Royal Philips NV slumped after the Food and Drug Administration warned about a new safety issue involving the company’s DreamStation 2 machines used to treat obstructive sleep apnea.
The US regulator has received reports including problems such as fire, smoke, burns and other signs of overheating while using the device, it said late Tuesday. The faults deepen the company’s existing issues with sleep devices that have led to costly recalls.

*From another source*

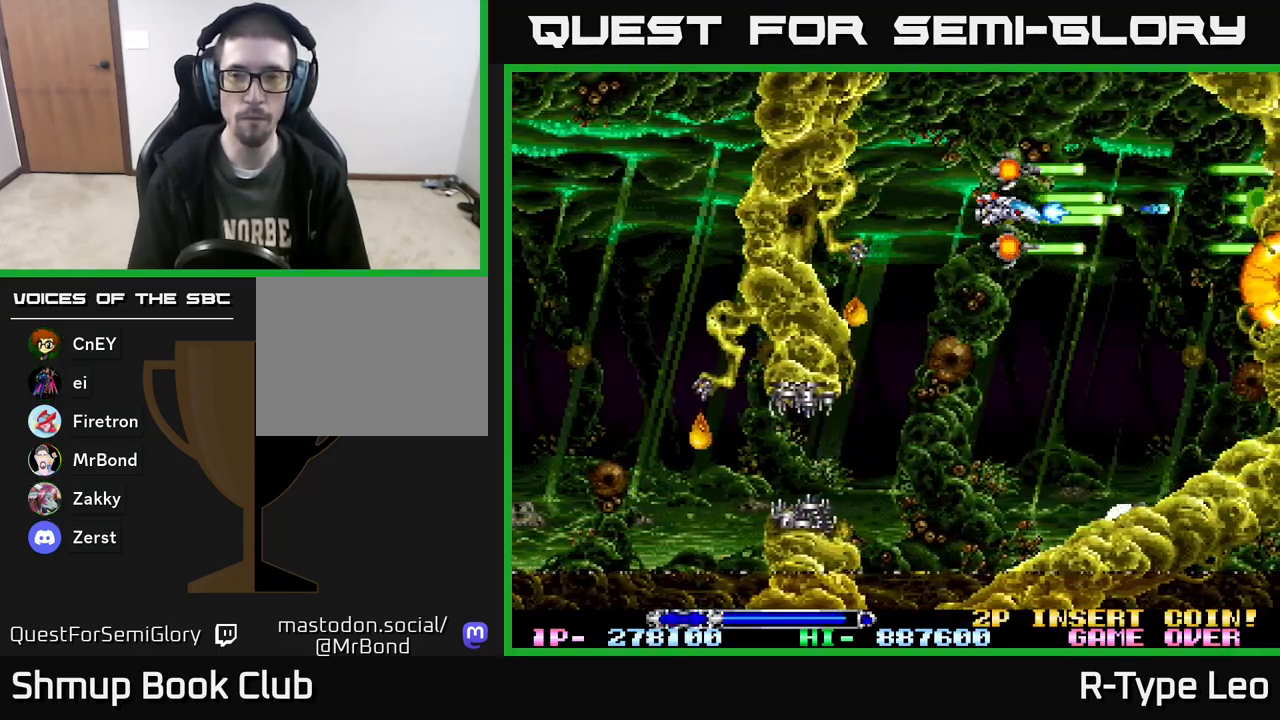
{"buttons": ["R2"], "events": [[133, "DPAD_DOWN", "down"], [267, "DPAD_DOWN", "up"]]}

The FDA found a “sharp increase” of more than 270 reports linked to thermal issues with the device since August. Prior to that, it had received fewer than 30 such reports since the device was cleared for marketing in July 2020. The regulator said it doesn’t believe the issue is related to the foam used in the product.
Philips declined as much as 7.7% in Amsterdam. The shares are still up more than a third this year.
Read more: Philips Slides as Order Drop Raises Doubts Over Sales Growth
The company said it’s in talks with the FDA regarding the new reports its Respironics division filed over the last three months, which cover a three-year period following a retrospective review since the launch. It said the devices can continue to be used if safety instructions are followed.
Even if the latest problems are limited to a specific batch or faulty components, they again put Philips in the spotlight over quality or safety, Jefferies analyst James Vane-Tempest said in a note to clients.
The Dutch manufacturer has long struggled with its sleep therapy products. In June 2021, it began a recall of certain devices after health concerns related to disintegrating noise-dampening foam inside the machines. The FDA has labeled the foam problems a Class 1 issue, the most serious type.
Philips has set aside about €1 billion ($1.1 billion) for the recall of some 5.5 million devices, and in September agreed to pay at least $479 million to resolve some of the litigation. But Philips is still facing class-action and potentially thousands of individual lawsuits in the matter. Chief Executive Officer Roy Jakobs, who took over in October of last year, has warned that the consequences from the recall may last for years.
Read more: Philips May Deal With Recall Fallout for 7 More Years, CEO Says
The FDA said the DreamStation 2 machines are manufactured with a silicone-based foam and not polyester-based polyurethane foam used in the recalled devices. Some of these products were, however, distributed as replacements for users whose machines were affected by the recall.
The regulator says reports it has analyzed indicate the thermal issues may be related to an electrical or a mechanical malfunction of the product.
(Updates with analyst comment in seventh paragraph.)